*** Supplied data Section Begins ***
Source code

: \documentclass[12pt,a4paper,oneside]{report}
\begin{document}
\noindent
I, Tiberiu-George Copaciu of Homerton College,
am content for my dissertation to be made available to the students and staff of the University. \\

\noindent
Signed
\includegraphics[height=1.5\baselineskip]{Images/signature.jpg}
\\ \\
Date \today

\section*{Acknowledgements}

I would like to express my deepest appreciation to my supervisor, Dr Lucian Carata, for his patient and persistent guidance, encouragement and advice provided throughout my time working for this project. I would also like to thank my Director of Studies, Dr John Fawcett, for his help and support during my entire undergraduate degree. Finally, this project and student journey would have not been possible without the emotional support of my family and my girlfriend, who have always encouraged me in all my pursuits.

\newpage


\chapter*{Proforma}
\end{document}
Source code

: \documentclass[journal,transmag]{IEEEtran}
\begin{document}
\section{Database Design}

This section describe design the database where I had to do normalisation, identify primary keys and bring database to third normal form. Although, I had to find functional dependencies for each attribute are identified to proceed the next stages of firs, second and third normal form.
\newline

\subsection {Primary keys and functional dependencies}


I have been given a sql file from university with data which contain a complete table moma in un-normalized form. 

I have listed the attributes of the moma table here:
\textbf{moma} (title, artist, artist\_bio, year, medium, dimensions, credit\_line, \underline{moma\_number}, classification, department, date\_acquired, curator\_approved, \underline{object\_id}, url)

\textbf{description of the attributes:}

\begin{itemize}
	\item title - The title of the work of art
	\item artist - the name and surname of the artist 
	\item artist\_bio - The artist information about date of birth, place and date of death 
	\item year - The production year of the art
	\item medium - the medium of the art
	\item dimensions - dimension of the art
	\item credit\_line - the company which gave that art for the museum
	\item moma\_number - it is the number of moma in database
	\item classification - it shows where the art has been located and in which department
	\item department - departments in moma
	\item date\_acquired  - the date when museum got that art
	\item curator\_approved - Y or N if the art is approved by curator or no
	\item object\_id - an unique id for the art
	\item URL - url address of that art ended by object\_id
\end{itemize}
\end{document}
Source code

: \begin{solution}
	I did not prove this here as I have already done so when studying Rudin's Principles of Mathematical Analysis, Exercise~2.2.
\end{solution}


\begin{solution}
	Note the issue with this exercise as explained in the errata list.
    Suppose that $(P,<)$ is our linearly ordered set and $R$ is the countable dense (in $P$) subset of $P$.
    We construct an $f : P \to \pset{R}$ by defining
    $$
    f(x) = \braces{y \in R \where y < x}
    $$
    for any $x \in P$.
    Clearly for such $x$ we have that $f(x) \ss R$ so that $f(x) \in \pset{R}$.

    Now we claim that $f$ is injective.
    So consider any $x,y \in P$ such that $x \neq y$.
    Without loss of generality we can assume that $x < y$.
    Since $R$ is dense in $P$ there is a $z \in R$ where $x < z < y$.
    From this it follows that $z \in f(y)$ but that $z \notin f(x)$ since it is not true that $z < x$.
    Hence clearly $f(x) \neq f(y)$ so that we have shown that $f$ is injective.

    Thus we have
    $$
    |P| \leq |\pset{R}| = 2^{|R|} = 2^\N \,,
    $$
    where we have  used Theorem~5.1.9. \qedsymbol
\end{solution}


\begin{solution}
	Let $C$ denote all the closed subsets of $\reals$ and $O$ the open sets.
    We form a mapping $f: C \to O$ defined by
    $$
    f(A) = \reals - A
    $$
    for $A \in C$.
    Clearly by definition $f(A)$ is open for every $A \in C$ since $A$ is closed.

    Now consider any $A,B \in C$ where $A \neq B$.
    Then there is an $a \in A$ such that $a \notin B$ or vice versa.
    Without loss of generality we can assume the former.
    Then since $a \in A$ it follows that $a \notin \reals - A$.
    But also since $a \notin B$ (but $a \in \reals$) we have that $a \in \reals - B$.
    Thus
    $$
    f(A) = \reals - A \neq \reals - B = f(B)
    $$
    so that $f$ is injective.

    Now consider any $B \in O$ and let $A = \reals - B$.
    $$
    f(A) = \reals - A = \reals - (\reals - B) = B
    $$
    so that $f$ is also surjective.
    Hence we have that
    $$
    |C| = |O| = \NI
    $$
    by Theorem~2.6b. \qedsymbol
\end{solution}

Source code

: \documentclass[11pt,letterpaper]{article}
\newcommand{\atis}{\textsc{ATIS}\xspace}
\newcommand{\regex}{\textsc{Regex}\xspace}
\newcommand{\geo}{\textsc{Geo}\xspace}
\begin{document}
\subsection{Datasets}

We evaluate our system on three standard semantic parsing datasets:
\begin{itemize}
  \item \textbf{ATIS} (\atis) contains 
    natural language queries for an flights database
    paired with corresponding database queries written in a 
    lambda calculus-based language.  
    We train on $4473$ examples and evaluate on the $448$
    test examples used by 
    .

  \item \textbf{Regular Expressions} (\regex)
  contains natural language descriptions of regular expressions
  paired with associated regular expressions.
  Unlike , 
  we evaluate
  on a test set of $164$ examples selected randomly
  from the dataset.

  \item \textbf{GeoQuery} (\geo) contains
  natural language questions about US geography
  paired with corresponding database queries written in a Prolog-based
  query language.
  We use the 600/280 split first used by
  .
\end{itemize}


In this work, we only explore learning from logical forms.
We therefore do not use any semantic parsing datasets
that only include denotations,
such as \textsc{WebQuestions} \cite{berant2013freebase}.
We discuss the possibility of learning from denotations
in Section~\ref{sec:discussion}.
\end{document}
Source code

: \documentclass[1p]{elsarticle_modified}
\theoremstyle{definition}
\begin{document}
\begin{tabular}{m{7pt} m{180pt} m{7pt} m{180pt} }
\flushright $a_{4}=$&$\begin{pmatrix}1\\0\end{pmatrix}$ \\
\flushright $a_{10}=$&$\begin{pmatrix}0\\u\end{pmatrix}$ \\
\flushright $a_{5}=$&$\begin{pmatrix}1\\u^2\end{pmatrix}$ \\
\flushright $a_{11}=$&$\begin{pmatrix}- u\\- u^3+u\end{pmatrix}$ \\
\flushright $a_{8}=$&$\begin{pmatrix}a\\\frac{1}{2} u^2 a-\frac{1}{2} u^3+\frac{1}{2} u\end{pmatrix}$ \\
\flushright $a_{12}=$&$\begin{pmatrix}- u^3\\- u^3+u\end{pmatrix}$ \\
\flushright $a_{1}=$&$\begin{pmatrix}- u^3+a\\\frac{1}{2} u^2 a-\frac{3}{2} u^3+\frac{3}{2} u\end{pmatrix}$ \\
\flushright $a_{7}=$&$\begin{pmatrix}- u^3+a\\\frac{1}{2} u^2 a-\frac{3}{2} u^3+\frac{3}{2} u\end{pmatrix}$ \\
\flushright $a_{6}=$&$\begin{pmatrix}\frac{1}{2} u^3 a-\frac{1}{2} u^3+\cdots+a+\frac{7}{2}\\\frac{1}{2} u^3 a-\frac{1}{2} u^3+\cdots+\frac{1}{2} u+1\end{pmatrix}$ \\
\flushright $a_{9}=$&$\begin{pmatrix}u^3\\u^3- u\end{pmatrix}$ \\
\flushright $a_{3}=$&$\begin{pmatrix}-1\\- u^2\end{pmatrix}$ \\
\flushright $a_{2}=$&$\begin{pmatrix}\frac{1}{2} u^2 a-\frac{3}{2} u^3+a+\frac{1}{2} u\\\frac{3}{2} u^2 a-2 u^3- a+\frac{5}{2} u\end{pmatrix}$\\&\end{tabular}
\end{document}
*** Supplied data Section Ends ***
Exercise details
Repeat the entries shown above, every one, word for word.

Completed task
Source code

: \documentclass[12pt,a4paper,oneside]{report}
\begin{document}
\noindent
I, Tiberiu-George Copaciu of Homerton College,
am content for my dissertation to be made available to the students and staff of the University. \\

\noindent
Signed
\includegraphics[height=1.5\baselineskip]{Images/signature.jpg}
\\ \\
Date \today

\section*{Acknowledgements}

I would like to express my deepest appreciation to my supervisor, Dr Lucian Carata, for his patient and persistent guidance, encouragement and advice provided throughout my time working for this project. I would also like to thank my Director of Studies, Dr John Fawcett, for his help and support during my entire undergraduate degree. Finally, this project and student journey would have not been possible without the emotional support of my family and my girlfriend, who have always encouraged me in all my pursuits.

\newpage


\chapter*{Proforma}
\end{document}
Source code

: \documentclass[journal,transmag]{IEEEtran}
\begin{document}
\section{Database Design}

This section describe design the database where I had to do normalisation, identify primary keys and bring database to third normal form. Although, I had to find functional dependencies for each attribute are identified to proceed the next stages of firs, second and third normal form.
\newline

\subsection {Primary keys and functional dependencies}


I have been given a sql file from university with data which contain a complete table moma in un-normalized form. 

I have listed the attributes of the moma table here:
\textbf{moma} (title, artist, artist\_bio, year, medium, dimensions, credit\_line, \underline{moma\_number}, classification, department, date\_acquired, curator\_approved, \underline{object\_id}, url)

\textbf{description of the attributes:}

\begin{itemize}
	\item title - The title of the work of art
	\item artist - the name and surname of the artist 
	\item artist\_bio - The artist information about date of birth, place and date of death 
	\item year - The production year of the art
	\item medium - the medium of the art
	\item dimensions - dimension of the art
	\item credit\_line - the company which gave that art for the museum
	\item moma\_number - it is the number of moma in database
	\item classification - it shows where the art has been located and in which department
	\item department - departments in moma
	\item date\_acquired  - the date when museum got that art
	\item curator\_approved - Y or N if the art is approved by curator or no
	\item object\_id - an unique id for the art
	\item URL - url address of that art ended by object\_id
\end{itemize}
\end{document}
Source code

: \begin{solution}
	I did not prove this here as I have already done so when studying Rudin's Principles of Mathematical Analysis, Exercise~2.2.
\end{solution}


\begin{solution}
	Note the issue with this exercise as explained in the errata list.
    Suppose that $(P,<)$ is our linearly ordered set and $R$ is the countable dense (in $P$) subset of $P$.
    We construct an $f : P \to \pset{R}$ by defining
    $$
    f(x) = \braces{y \in R \where y < x}
    $$
    for any $x \in P$.
    Clearly for such $x$ we have that $f(x) \ss R$ so that $f(x) \in \pset{R}$.

    Now we claim that $f$ is injective.
    So consider any $x,y \in P$ such that $x \neq y$.
    Without loss of generality we can assume that $x < y$.
    Since $R$ is dense in $P$ there is a $z \in R$ where $x < z < y$.
    From this it follows that $z \in f(y)$ but that $z \notin f(x)$ since it is not true that $z < x$.
    Hence clearly $f(x) \neq f(y)$ so that we have shown that $f$ is injective.

    Thus we have
    $$
    |P| \leq |\pset{R}| = 2^{|R|} = 2^\N \,,
    $$
    where we have  used Theorem~5.1.9. \qedsymbol
\end{solution}


\begin{solution}
	Let $C$ denote all the closed subsets of $\reals$ and $O$ the open sets.
    We form a mapping $f: C \to O$ defined by
    $$
    f(A) = \reals - A
    $$
    for $A \in C$.
    Clearly by definition $f(A)$ is open for every $A \in C$ since $A$ is closed.

    Now consider any $A,B \in C$ where $A \neq B$.
    Then there is an $a \in A$ such that $a \notin B$ or vice versa.
    Without loss of generality we can assume the former.
    Then since $a \in A$ it follows that $a \notin \reals - A$.
    But also since $a \notin B$ (but $a \in \reals$) we have that $a \in \reals - B$.
    Thus
    $$
    f(A) = \reals - A \neq \reals - B = f(B)
    $$
    so that $f$ is injective.

    Now consider any $B \in O$ and let $A = \reals - B$.
    $$
    f(A) = \reals - A = \reals - (\reals - B) = B
    $$
    so that $f$ is also surjective.
    Hence we have that
    $$
    |C| = |O| = \NI
    $$
    by Theorem~2.6b. \qedsymbol
\end{solution}

Source code

: \documentclass[11pt,letterpaper]{article}
\newcommand{\atis}{\textsc{ATIS}\xspace}
\newcommand{\regex}{\textsc{Regex}\xspace}
\newcommand{\geo}{\textsc{Geo}\xspace}
\begin{document}
\subsection{Datasets}

We evaluate our system on three standard semantic parsing datasets:
\begin{itemize}
  \item \textbf{ATIS} (\atis) contains 
    natural language queries for an flights database
    paired with corresponding database queries written in a 
    lambda calculus-based language.  
    We train on $4473$ examples and evaluate on the $448$
    test examples used by 
    .

  \item \textbf{Regular Expressions} (\regex)
  contains natural language descriptions of regular expressions
  paired with associated regular expressions.
  Unlike , 
  we evaluate
  on a test set of $164$ examples selected randomly
  from the dataset.

  \item \textbf{GeoQuery} (\geo) contains
  natural language questions about US geography
  paired with corresponding database queries written in a Prolog-based
  query language.
  We use the 600/280 split first used by
  .
\end{itemize}


In this work, we only explore learning from logical forms.
We therefore do not use any semantic parsing datasets
that only include denotations,
such as \textsc{WebQuestions} \cite{berant2013freebase}.
We discuss the possibility of learning from denotations
in Section~\ref{sec:discussion}.
\end{document}
Source code

: \documentclass[1p]{elsarticle_modified}
\theoremstyle{definition}
\begin{document}
\begin{tabular}{m{7pt} m{180pt} m{7pt} m{180pt} }
\flushright $a_{4}=$&$\begin{pmatrix}1\\0\end{pmatrix}$ \\
\flushright $a_{10}=$&$\begin{pmatrix}0\\u\end{pmatrix}$ \\
\flushright $a_{5}=$&$\begin{pmatrix}1\\u^2\end{pmatrix}$ \\
\flushright $a_{11}=$&$\begin{pmatrix}- u\\- u^3+u\end{pmatrix}$ \\
\flushright $a_{8}=$&$\begin{pmatrix}a\\\frac{1}{2} u^2 a-\frac{1}{2} u^3+\frac{1}{2} u\end{pmatrix}$ \\
\flushright $a_{12}=$&$\begin{pmatrix}- u^3\\- u^3+u\end{pmatrix}$ \\
\flushright $a_{1}=$&$\begin{pmatrix}- u^3+a\\\frac{1}{2} u^2 a-\frac{3}{2} u^3+\frac{3}{2} u\end{pmatrix}$ \\
\flushright $a_{7}=$&$\begin{pmatrix}- u^3+a\\\frac{1}{2} u^2 a-\frac{3}{2} u^3+\frac{3}{2} u\end{pmatrix}$ \\
\flushright $a_{6}=$&$\begin{pmatrix}\frac{1}{2} u^3 a-\frac{1}{2} u^3+\cdots+a+\frac{7}{2}\\\frac{1}{2} u^3 a-\frac{1}{2} u^3+\cdots+\frac{1}{2} u+1\end{pmatrix}$ \\
\flushright $a_{9}=$&$\begin{pmatrix}u^3\\u^3- u\end{pmatrix}$ \\
\flushright $a_{3}=$&$\begin{pmatrix}-1\\- u^2\end{pmatrix}$ \\
\flushright $a_{2}=$&$\begin{pmatrix}\frac{1}{2} u^2 a-\frac{3}{2} u^3+a+\frac{1}{2} u\\\frac{3}{2} u^2 a-2 u^3- a+\frac{5}{2} u\end{pmatrix}$\\&\end{tabular}
\end{document}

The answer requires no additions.